Mais l’initiative gabonaise — bien qu’elle marque un pas en avant en matière de droits LGBTQ — ne fait pas l’unanimité.
Sur les réseaux sociaux et auprès de certaines personnalités politiques du pays, le résultat du vote divise.
« Quarante-huit législateurs ont ébranlé une nation entière et ses coutumes et traditions », a ainsi déclaré un membre du parlement, qui a voté contre la révision, à Reuters.
La communauté LGBTQ craint donc un retour de bâton négatif et une certaine résistance du reste de la population, qui est majoritairement opposée à ce projet, selon Leslie Obuo, une journaliste LGBTQ basée au pays.

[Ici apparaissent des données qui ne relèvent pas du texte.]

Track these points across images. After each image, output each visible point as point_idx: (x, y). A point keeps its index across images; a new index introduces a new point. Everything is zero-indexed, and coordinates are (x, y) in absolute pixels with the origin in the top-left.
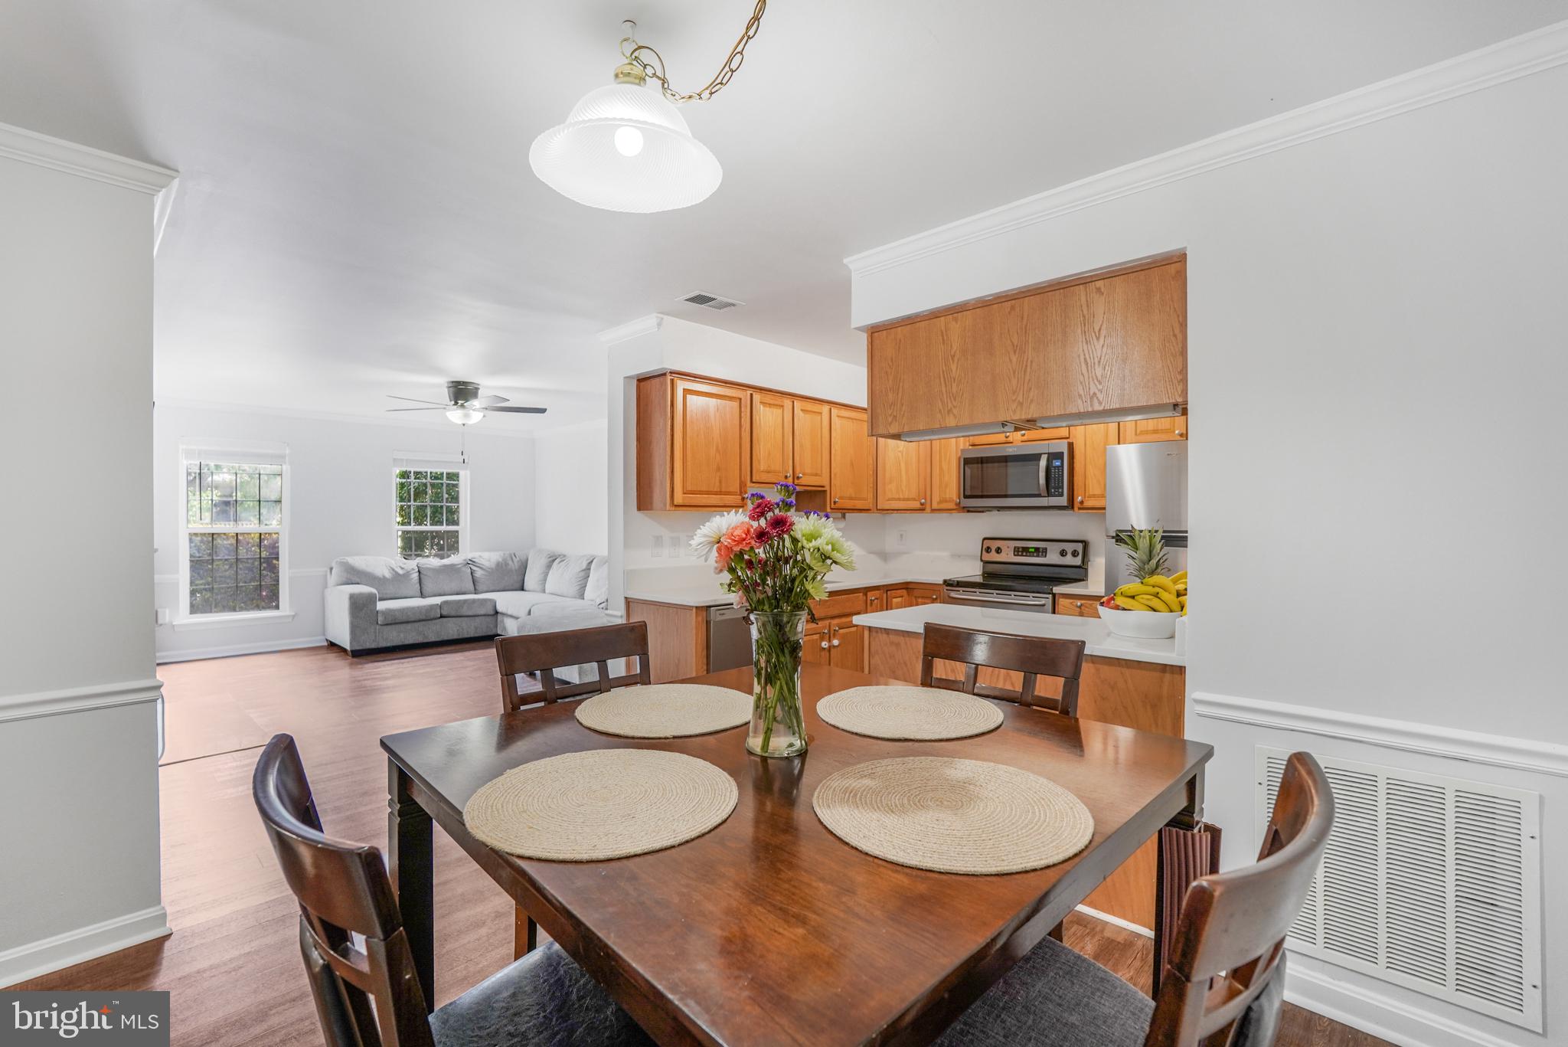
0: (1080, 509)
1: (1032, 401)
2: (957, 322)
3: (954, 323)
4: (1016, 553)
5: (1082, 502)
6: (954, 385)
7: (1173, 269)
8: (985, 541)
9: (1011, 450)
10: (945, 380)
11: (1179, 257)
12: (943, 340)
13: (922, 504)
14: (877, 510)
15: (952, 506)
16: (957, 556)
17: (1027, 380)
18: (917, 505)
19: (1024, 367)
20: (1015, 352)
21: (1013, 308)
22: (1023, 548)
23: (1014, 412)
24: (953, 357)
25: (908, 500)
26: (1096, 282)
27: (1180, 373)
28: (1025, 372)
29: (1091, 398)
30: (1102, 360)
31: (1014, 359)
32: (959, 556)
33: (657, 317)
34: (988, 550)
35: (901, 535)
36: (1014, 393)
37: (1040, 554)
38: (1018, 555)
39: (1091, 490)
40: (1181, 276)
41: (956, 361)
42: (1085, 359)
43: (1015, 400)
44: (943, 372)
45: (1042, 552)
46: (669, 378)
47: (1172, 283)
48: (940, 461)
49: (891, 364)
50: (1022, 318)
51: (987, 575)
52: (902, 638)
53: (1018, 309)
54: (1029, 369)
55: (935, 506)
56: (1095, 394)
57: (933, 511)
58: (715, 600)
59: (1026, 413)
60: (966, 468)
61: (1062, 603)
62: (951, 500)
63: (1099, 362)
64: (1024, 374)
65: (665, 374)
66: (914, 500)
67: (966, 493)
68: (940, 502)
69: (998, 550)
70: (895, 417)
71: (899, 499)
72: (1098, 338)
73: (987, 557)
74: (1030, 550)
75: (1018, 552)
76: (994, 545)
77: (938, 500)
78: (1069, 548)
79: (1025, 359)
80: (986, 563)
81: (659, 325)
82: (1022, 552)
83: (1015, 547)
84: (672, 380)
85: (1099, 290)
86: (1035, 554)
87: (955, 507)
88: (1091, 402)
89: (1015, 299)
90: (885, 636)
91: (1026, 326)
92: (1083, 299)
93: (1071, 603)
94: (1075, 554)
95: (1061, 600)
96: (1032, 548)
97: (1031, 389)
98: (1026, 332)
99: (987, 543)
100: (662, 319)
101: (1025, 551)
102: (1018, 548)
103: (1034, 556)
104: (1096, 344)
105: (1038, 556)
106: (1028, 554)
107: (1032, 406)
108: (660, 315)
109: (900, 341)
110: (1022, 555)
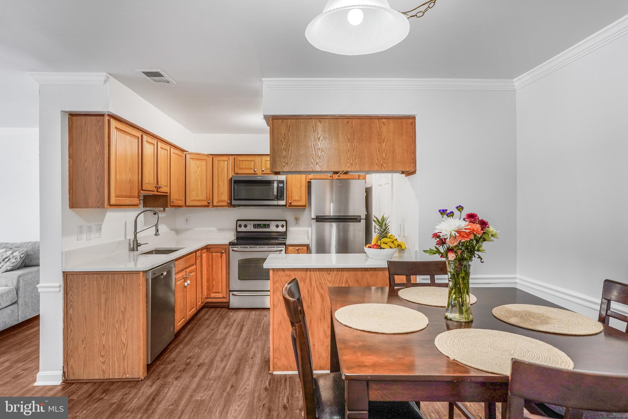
0: (289, 206)
1: (356, 163)
2: (321, 123)
3: (319, 123)
4: (254, 227)
5: (290, 203)
6: (319, 152)
7: (410, 121)
8: (238, 222)
9: (259, 178)
10: (315, 149)
11: (413, 117)
12: (314, 130)
13: (208, 203)
14: (186, 206)
15: (225, 204)
16: (221, 230)
17: (354, 155)
18: (206, 203)
19: (353, 149)
20: (349, 141)
21: (348, 122)
22: (257, 224)
23: (349, 167)
24: (319, 139)
25: (202, 200)
26: (383, 119)
27: (413, 160)
28: (353, 151)
29: (381, 166)
30: (385, 151)
31: (349, 144)
32: (223, 230)
33: (106, 76)
34: (240, 226)
35: (187, 220)
36: (349, 159)
37: (266, 227)
38: (255, 228)
39: (294, 197)
40: (413, 124)
41: (320, 141)
42: (379, 149)
43: (349, 162)
44: (314, 145)
45: (267, 226)
46: (107, 118)
47: (410, 126)
48: (218, 181)
49: (284, 136)
50: (352, 127)
51: (238, 238)
52: (292, 272)
53: (350, 123)
54: (355, 150)
55: (215, 204)
56: (382, 164)
57: (213, 206)
58: (153, 265)
59: (354, 169)
60: (235, 185)
61: (290, 249)
62: (224, 201)
63: (384, 151)
64: (353, 152)
65: (103, 115)
66: (204, 201)
67: (235, 198)
68: (218, 202)
69: (245, 226)
70: (287, 163)
71: (197, 200)
72: (383, 142)
73: (239, 229)
74: (262, 225)
75: (256, 226)
76: (243, 223)
77: (217, 201)
78: (280, 223)
79: (354, 145)
80: (238, 232)
81: (106, 81)
82: (258, 226)
83: (254, 224)
84: (109, 121)
85: (384, 123)
86: (264, 227)
87: (227, 205)
88: (381, 167)
89: (349, 119)
90: (282, 272)
91: (354, 131)
92: (378, 125)
93: (294, 249)
94: (283, 226)
95: (289, 247)
96: (262, 224)
97: (356, 158)
98: (354, 134)
99: (239, 223)
100: (109, 77)
101: (259, 226)
102: (255, 224)
103: (263, 228)
104: (383, 144)
105: (265, 228)
106: (261, 227)
107: (357, 166)
108: (108, 75)
109: (290, 126)
110: (257, 228)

« Le simple fait qu'ils aient lancé cette loi a ravivé l’homophobie, et si elle est adoptée, je m'attends à ce qu'elle se heurte à la résistance de la population en général », a notamment affirmé Didier, un homme gay vivant au Gabon, à Reuters.
« Les émeutes et la violence contre la communauté vont probablement culminer et le gouvernement pourrait finalement faire un autre demi-tour », a-t-il poursuivi.
Pour constater ce qu’il en adviendra, il faudra attendre que le projet soit adopté par le Sénat sous les mêmes conditions selon lesquelles il a été voté par l’Assemblée nationale. À ce stade seulement, il pourra être entériné au sein d’une loi.